Negocjacje między włosko–amerykańskim koncernem FCA i francuskim PSA trwały od kilku tygodni. Spółki nie zdecydowały jeszcze, jaką nazwę będzie nosić połączony podmiot. Koncerny prowadzą teraz prace nad osiągnięciem celu, który zakłada obniżenie kosztów o 3,7 mld euro rocznie bez konieczności zamykania fabryk.
Będzie to trudne, o czym wiedzą związki zawodowe we Francji i Włoszech, które martwią się o utratę miejsc pracy. Analitycy również są sceptyczni co do możliwości obniżenia kosztów bez zamykania zakładów. Koncerny FCA i PSA mają łącznie siedem zakładów w Polsce.
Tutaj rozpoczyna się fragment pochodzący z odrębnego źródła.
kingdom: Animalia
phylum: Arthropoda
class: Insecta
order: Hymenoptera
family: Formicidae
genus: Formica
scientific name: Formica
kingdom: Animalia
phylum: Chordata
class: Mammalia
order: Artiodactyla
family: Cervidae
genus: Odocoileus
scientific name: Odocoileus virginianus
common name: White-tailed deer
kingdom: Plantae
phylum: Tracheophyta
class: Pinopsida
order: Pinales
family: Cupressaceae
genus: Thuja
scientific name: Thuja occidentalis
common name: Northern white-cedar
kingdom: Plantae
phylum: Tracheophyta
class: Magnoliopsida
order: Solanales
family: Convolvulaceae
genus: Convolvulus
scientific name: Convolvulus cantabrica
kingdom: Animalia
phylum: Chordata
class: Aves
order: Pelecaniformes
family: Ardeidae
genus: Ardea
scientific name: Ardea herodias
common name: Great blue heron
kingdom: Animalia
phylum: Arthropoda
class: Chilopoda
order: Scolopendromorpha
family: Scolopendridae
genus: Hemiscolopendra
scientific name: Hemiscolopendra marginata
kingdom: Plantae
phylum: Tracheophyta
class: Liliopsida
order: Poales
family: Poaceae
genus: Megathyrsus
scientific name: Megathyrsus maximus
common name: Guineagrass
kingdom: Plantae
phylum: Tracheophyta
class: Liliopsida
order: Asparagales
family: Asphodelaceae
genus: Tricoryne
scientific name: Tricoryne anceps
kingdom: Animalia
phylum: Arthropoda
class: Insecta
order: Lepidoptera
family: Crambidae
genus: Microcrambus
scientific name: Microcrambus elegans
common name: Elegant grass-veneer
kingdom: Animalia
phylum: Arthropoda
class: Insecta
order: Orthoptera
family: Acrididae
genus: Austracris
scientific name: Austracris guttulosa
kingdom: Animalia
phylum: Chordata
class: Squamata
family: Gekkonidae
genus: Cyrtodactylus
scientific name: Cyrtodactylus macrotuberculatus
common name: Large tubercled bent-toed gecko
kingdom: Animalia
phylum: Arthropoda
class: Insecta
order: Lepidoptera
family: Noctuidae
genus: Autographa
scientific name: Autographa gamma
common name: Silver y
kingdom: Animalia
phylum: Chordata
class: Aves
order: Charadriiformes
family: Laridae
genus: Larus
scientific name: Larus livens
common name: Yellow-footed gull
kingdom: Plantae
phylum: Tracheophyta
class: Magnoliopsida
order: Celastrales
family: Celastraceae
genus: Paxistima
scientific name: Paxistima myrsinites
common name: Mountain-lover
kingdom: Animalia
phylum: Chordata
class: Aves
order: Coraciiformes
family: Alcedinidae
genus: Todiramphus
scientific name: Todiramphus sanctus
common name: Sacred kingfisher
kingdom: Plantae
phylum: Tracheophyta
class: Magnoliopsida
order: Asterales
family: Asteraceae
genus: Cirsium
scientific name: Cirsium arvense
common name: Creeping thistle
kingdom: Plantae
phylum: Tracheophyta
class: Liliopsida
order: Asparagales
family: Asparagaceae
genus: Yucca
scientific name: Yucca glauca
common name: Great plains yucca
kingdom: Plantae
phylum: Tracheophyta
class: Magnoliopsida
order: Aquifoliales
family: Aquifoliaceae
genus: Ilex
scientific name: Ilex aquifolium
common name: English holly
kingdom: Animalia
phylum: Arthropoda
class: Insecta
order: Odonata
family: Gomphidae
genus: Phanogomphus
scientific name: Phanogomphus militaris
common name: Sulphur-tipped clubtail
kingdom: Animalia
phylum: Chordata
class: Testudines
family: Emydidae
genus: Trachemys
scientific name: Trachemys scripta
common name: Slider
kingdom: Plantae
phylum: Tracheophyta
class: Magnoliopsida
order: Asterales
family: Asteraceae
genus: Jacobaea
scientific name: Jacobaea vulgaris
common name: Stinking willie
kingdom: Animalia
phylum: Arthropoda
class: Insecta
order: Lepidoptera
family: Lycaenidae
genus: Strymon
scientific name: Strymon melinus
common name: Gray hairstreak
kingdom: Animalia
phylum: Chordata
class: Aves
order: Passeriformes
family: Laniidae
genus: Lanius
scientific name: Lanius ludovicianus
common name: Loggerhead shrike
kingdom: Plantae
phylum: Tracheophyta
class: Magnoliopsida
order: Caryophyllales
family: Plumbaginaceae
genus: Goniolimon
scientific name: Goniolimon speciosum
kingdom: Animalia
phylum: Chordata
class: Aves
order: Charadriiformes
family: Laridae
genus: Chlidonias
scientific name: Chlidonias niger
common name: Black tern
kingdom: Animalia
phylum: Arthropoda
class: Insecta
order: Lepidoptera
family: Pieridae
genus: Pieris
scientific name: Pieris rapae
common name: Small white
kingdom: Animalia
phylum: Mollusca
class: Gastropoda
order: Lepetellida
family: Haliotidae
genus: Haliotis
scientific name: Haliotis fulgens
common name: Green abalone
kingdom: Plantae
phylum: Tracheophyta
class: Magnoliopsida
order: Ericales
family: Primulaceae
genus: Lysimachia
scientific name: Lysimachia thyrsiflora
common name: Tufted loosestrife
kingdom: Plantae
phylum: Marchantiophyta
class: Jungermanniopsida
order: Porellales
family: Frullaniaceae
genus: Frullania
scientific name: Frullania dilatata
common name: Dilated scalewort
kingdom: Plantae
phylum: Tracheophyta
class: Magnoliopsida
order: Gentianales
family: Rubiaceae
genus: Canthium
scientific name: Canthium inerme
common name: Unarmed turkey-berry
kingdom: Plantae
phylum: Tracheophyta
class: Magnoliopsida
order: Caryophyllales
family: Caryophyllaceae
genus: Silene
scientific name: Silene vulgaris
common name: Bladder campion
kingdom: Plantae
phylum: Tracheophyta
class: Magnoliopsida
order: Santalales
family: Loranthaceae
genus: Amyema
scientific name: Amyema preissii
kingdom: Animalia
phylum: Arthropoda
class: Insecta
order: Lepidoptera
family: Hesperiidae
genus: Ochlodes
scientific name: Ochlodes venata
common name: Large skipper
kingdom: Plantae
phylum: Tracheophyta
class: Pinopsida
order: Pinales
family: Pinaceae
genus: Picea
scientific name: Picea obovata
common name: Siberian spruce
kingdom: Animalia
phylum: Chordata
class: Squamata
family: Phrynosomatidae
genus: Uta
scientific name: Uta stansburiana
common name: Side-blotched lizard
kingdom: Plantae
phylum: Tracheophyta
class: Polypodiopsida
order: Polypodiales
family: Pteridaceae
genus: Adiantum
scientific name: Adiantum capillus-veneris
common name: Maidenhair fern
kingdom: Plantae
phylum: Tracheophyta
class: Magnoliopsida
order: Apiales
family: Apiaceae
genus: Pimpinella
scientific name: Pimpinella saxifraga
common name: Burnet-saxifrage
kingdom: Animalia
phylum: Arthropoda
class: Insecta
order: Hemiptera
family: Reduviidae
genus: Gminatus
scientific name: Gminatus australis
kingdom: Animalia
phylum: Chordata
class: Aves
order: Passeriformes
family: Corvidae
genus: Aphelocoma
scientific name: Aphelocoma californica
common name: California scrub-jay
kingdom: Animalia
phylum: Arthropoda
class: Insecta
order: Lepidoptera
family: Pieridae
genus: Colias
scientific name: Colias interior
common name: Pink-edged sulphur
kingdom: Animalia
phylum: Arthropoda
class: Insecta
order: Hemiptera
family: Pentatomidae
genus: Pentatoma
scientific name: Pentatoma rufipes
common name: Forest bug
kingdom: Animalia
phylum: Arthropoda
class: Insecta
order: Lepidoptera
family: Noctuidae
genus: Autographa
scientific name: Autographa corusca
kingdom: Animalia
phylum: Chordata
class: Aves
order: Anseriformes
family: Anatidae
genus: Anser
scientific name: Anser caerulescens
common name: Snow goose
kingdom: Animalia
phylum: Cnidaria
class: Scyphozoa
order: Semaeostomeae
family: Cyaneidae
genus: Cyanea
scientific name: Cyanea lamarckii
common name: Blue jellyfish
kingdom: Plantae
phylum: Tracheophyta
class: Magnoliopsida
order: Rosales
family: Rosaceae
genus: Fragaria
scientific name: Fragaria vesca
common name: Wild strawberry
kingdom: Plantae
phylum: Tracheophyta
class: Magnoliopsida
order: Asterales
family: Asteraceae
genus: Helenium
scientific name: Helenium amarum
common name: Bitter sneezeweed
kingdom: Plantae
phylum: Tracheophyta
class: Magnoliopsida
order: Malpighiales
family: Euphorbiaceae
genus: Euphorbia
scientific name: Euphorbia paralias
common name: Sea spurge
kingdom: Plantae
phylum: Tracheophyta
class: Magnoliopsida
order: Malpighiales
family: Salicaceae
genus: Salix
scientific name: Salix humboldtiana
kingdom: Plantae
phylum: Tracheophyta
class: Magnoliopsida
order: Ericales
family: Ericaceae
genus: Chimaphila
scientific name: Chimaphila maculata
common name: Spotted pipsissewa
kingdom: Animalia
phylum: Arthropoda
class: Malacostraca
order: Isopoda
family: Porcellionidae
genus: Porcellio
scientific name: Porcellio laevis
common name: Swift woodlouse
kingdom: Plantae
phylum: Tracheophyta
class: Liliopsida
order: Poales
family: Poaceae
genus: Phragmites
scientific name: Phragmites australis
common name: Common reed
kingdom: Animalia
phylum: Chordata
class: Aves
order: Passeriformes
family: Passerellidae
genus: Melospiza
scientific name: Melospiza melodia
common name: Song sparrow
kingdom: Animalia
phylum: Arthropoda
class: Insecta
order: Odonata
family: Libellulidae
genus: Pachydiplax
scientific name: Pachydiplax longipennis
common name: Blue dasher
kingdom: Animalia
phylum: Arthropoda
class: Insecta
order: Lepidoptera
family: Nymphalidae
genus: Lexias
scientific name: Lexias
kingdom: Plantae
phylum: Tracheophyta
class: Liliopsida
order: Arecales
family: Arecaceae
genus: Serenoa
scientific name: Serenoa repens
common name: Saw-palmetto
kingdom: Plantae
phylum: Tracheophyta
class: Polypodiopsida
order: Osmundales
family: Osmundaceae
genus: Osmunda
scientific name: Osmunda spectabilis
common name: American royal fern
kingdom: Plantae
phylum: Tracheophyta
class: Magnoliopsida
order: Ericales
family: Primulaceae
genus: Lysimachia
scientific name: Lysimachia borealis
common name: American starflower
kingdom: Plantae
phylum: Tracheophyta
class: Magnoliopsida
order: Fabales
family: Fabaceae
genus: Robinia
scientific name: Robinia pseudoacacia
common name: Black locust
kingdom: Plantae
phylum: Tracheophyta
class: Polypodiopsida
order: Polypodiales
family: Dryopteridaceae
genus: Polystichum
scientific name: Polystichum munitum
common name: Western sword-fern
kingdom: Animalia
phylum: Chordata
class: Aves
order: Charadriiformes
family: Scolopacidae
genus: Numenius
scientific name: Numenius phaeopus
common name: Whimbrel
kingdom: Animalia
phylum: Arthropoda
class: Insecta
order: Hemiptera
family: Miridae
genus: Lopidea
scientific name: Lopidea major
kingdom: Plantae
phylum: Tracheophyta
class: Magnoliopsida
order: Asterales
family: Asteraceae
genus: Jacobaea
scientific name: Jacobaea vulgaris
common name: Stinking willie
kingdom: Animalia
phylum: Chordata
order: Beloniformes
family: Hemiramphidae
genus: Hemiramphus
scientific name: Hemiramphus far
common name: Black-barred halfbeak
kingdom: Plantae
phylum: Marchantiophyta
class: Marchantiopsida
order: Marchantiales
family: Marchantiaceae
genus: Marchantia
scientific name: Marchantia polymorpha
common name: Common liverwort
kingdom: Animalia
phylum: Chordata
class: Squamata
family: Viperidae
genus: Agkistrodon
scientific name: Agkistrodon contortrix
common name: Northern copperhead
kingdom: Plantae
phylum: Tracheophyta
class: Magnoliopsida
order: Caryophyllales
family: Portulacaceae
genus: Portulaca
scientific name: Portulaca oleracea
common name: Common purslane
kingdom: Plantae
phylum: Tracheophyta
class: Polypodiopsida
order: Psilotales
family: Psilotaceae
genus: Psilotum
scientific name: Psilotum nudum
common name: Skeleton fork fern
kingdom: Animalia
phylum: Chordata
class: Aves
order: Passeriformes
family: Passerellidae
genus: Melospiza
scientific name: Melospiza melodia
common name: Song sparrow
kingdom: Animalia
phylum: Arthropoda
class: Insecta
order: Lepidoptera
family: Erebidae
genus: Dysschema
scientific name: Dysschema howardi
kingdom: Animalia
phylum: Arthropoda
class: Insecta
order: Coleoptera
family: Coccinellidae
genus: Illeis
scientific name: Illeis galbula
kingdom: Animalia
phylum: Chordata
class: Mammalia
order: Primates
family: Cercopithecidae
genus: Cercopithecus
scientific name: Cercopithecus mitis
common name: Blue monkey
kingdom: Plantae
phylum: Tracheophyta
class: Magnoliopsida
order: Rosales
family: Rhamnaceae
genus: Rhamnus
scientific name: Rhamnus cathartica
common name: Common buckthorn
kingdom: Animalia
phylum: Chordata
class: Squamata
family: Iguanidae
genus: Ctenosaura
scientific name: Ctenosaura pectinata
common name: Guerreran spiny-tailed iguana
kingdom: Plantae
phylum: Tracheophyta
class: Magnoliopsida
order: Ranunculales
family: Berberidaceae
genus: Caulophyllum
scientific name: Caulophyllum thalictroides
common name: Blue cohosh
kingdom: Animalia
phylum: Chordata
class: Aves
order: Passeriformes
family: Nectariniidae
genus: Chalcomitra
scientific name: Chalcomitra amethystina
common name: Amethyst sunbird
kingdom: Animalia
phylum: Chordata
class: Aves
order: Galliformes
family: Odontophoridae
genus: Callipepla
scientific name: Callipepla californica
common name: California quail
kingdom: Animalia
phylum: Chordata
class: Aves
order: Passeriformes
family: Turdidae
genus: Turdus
– Połączona grupa będzie musiała dokonać ogromnych oszczędności, a prawdopodobnie także zamknąć fabryki, nawet jeśli prezesi mówią inaczej – powiedział Frank Schwope, analityk motoryzacyjny w NordLB.
Połączony podmiot stworzy liczącego się gracza na międzynarodowej scenie motoryzacyjnej. Jak wynika z danych portalu Statista, w 2018 r. koncern FCA sprzedał 4,84 mln samochodów, a PSA sprzedał 3,88 mln aut. Jeśli spółki utrzymają sprzedaż, połączony podmiot będzie sprzedawał 8,72 mln samochodów, co będzie go stawiać na trzecim miejscu pod względem sprzedaży na świecie.